Activity ::
Of the lines below, report only those that contain "Very".
▬▬▬
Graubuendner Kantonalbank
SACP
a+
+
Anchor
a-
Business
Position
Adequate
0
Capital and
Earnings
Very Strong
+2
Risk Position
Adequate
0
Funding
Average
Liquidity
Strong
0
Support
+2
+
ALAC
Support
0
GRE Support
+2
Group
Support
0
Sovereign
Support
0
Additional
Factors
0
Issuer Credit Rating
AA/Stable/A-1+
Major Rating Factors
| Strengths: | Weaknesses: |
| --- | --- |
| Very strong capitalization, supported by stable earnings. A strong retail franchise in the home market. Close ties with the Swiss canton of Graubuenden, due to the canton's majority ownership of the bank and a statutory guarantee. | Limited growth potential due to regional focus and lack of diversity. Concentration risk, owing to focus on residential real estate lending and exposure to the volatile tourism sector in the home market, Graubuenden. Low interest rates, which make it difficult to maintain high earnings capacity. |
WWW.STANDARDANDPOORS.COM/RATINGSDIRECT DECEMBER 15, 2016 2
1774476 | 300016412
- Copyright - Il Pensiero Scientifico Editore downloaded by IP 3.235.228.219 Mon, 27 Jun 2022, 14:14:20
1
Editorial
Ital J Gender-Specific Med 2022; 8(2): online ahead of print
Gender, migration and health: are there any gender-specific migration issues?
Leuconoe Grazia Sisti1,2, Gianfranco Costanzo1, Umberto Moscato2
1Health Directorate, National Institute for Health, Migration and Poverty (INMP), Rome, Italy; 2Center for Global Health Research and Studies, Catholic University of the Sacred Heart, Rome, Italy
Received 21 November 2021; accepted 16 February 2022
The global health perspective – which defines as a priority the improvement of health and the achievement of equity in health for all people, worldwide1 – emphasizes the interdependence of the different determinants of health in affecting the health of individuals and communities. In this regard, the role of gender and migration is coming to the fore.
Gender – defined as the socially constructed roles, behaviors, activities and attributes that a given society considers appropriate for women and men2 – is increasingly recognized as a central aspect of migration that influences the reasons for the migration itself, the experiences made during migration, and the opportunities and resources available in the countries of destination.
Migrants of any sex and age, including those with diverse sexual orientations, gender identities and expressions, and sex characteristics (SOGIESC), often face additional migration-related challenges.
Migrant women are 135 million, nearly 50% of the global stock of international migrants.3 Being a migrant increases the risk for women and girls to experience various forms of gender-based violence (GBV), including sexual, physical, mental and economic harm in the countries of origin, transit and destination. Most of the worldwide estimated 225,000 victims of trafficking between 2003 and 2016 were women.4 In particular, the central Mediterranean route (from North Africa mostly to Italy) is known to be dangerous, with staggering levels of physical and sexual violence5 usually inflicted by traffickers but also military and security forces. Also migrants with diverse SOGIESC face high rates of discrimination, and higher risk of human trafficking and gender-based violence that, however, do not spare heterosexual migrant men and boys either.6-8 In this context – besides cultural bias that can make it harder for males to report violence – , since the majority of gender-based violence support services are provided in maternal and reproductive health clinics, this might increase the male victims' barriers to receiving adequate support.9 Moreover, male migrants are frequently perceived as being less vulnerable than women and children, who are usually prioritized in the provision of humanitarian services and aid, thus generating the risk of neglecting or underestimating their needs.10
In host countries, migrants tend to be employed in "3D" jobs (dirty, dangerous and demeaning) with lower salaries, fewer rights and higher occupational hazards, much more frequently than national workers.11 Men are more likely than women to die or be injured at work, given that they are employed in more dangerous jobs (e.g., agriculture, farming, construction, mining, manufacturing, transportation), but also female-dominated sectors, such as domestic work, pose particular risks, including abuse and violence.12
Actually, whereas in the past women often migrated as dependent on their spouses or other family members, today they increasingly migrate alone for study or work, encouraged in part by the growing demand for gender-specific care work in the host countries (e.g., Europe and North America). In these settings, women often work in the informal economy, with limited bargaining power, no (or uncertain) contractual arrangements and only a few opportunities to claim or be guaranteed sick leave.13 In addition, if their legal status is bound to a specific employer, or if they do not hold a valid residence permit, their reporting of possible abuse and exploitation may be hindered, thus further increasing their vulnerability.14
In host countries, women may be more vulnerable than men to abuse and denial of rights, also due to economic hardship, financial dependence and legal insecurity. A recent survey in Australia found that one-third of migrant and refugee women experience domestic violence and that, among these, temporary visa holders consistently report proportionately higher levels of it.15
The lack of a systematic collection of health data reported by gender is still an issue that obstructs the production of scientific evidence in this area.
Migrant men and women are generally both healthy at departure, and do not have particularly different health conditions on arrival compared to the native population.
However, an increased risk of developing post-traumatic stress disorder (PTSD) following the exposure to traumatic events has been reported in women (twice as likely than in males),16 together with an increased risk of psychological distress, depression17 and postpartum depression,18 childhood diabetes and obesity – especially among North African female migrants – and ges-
▬▬▬
Response to the task ::
Very Strong
| Very strong capitalization, supported by stable earnings. A strong retail franchise in the home market. Close ties with the Swiss canton of Graubuenden, due to the canton's majority ownership of the bank and a statutory guarantee. | Limited growth potential due to regional focus and lack of diversity. Concentration risk, owing to focus on residential real estate lending and exposure to the volatile tourism sector in the home market, Graubuenden. Low interest rates, which make it difficult to maintain high earnings capacity. |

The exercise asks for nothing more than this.